Welcome Everyone….
In this blog we would talk about how to fix an error that you would hit while using the file writer handler and your source table has a special character ($, #) in schema name, table name or column name.
ERROR 2023-09-15 12:00:33.000873 [main] - The HDFS Avro Row Formatter formatOp operation failed.
org.apache.avro.SchemaParseException: Illegal character in: WEBSITE$
We are using Goldengate for Bigdata 21.9 installed on a VM Server for this blog.
How to resolve the error:
If you are using Goldengate for Bigdata file writer handler to generate avro or parquet files you would hit the below error in case of your source table has a special character ($, #) in schema name, table name or column name.
ERROR 2023-09-15 12:00:33.000873 [main] - The HDFS Avro Row Formatter formatOp operation failed.

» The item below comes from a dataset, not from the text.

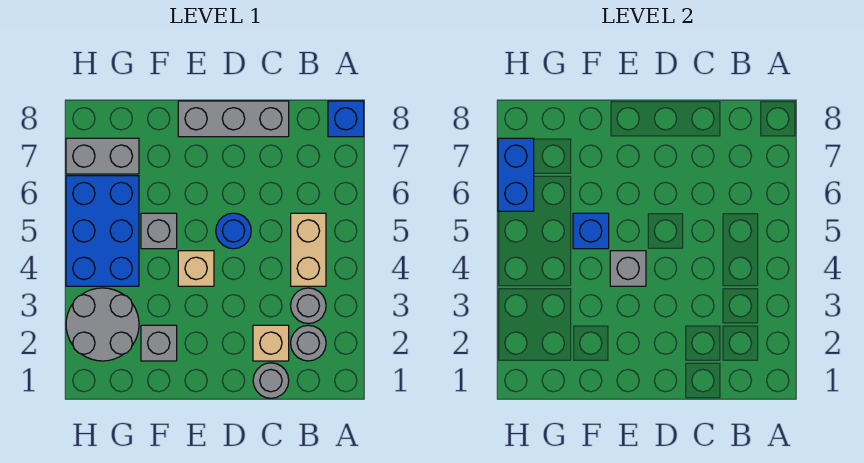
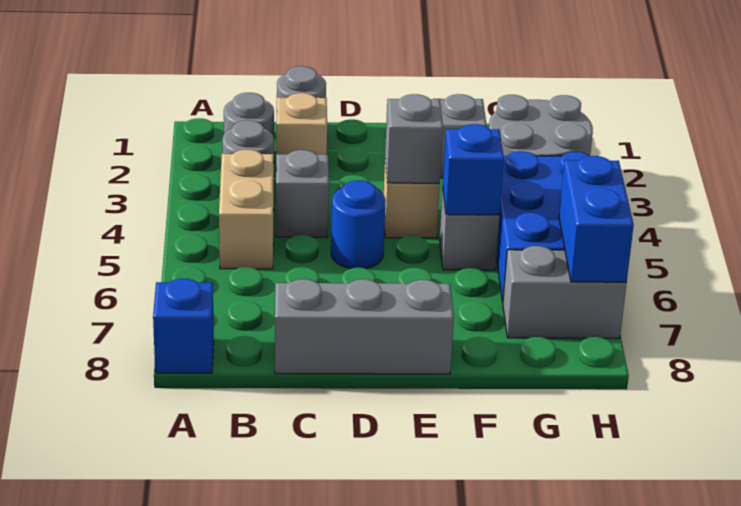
none -> grey brick C4 level 1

org.apache.avro.SchemaParseException: Illegal character in: WEBSITE$
In my case the source table I am using has two special characters $ and # and I am generating parquet files in Google Cloud Storage.
(
CUSTOMER_ID NUMBER ,
NAME VARCHAR2 (255) NOT NULL ,
ADDRESS VARCHAR2 (255) ,
WEBSITE$ VARCHAR2 (255) ,
CREDIT_LIMIT# NUMBER (8,2)
)
TABLESPACE DATA
LOGGING
;
ALTER TABLE SOURCE.CUSTOMERS_SPECIALCHARTABLE
ADD PRIMARY KEY ( CUSTOMER_ID )
USING INDEX LOGGING ;
We need to use the properties
# Properties file for Replicat RSPCHAR
#File Writer Handler Template
gg.handlerlist=filewriter
gg.handler.filewriter.type=filewriter
gg.handler.filewriter.mode=op
gg.handler.filewriter.pathMappingTemplate=./dirout
gg.handler.filewriter.stateFileDirectory=./dirsta
gg.handler.filewriter.fileNameMappingTemplate=${fullyQualifiedTableName}_${currentTimestamp}.avro
gg.handler.filewriter.finalizeAction=delete
gg.handler.filewriter.fileRollInterval=0
gg.handler.filewriter.inactivityRollInterval=0
gg.handler.filewriter.format=avro_row_ocf
gg.handler.filewriter.format.metaColumnsTemplate=${optype},${position}
gg.handler.filewriter.fileWriteActiveSuffix=.tmp
gg.handler.filewriter.partitionByTable=true
gg.handler.filewriter.rollOnShutdown=true
gg.handler.filewriter.format.pkUpdateHandling=delete-insert
#Selecting the GCS Event Handler
gg.handler.filewriter.eventHandler=parquet
#The Parquet Event Handler
gg.eventhandler.parquet.type=parquet
gg.eventhandler.parquet.pathMappingTemplate=./dirparquet
gg.eventhandler.parquet.writeToHDFS=false
gg.eventhandler.parquet.finalizeAction=delete
#Selecting the S3 Event Handler
gg.eventhandler.parquet.eventHandler=gcs
gg.eventhandler.parquet.fileNameMappingTemplate=${tableName}_${currentTimestamp}.parquet
#The GCS Event handler
gg.eventhandler.gcs.type=gcs
gg.eventhandler.gcs.pathMappingTemplate=${fullyQualifiedTableName}
#TODO: Edit the GCS bucket name
gg.eventhandler.gcs.bucketMappingTemplate=<bucket_name>
#TODO: Edit the GCS credentialsFile
gg.eventhandler.gcs.credentialsFile=/dir/gcs_credential_file.json
gg.eventhandler.gcs.finalizeAction=none
gg.schemareplaceregex=[$]
gg.schemareplacestring=
gg.schemareplaceregex1=[#]
gg.schemareplacestring1=
#TODO: Edit to include the GCS Java SDK .
gg.classpath=/gcs_1.113.9/*:/parquet_1.13.1/*:/hadoop_3.3.6/*
jvm.bootoptions=-Xmx512m -Xms32m
Conclusion
In this blog , we learned how we can fix the Goldengate for Bigdata replicat when source table with special character ($, #) in schema name, table name or column name.